Still suspicious, Ronnie begins to examine the mysterious chest. In the back room, Vitelius informs Vicki that he loves her. It doesn’t matter, though, for his hate is even stronger, “like a master no one can control.” (Uh, isn’t that pretty much the definition of a ‘master’?) Despite his tender feelings for her, she remains the last living descendant of the Inquisitors, and so must die. Ronnie, meanwhile, grabs a letter opener and jimmies open the chest, finding the Baron’s unusual foodstuffs.
A screaming Vicki runs in, trailing The Brainiac. The fiend orders Ronnie to step aside, as he has no wish to harm him. Ronnie runs interference, but Vicki’s escape is blocked by the Baron’s butler. This fellow, by the way, appears oddly unsurprised by his employer’s transformed state. Hey, as long as he can sign paychecks with his pincers, who cares, right? Anyway, the Brainiac turns immaterial and runs right through Ronnie, soon cornering Vicki.

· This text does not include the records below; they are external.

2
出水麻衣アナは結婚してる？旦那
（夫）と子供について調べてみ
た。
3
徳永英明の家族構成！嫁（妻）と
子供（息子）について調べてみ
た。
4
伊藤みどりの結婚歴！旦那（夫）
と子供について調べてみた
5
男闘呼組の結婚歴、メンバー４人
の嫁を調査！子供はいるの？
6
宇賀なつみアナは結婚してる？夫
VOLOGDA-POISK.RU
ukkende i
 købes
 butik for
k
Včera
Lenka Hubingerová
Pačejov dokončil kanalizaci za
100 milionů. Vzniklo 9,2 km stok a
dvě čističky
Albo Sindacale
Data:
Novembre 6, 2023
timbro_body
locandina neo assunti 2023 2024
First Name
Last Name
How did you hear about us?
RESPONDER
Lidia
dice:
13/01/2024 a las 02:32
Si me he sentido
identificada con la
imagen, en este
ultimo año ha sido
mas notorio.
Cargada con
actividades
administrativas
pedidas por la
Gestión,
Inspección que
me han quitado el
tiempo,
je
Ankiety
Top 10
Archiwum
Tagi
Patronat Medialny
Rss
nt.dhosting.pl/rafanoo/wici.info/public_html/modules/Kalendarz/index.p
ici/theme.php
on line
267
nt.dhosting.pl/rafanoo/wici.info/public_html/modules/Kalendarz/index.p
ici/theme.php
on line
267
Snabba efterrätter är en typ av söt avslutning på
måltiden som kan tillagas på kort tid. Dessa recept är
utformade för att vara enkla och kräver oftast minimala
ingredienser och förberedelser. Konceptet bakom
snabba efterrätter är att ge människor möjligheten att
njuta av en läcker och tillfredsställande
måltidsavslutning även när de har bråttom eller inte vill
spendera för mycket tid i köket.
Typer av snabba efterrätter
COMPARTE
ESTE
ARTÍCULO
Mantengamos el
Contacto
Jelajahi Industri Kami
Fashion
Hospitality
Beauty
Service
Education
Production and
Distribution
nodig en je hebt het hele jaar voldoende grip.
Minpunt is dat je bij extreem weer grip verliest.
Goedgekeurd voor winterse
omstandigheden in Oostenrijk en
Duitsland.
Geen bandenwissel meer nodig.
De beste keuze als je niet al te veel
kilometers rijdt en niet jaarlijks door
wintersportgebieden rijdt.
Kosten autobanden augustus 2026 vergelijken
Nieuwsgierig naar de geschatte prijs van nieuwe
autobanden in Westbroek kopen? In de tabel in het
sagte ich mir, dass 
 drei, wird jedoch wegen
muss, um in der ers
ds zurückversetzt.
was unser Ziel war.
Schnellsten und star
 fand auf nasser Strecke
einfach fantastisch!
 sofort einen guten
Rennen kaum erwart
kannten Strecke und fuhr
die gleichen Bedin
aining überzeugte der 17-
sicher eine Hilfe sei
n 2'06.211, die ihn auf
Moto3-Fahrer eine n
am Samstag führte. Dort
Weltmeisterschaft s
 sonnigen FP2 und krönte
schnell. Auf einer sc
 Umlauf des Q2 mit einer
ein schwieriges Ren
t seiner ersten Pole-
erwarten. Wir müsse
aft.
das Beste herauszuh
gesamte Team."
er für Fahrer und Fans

Just then, and believe me, there’s no way I can possibly describe exactly how abrupt and bizarre this is, but in walks the Chief and Benny, each wielding a gigantic flame-thrower (!!). This, therefore, is one of the few flicks where they simply skip trying to shoot the monster, and go right into heavy ordnance. Sure enough, the flames cause the Brainiac to perish (although Vitelius survived the stake earlier in the movie). Then we get one of those post-death Monster Movie transformation scenes: first we see the charred remains of the Brainiac, then he turns back into Vitelius, strangely wearing Inquisition-era clothing, then into a skeleton. The end.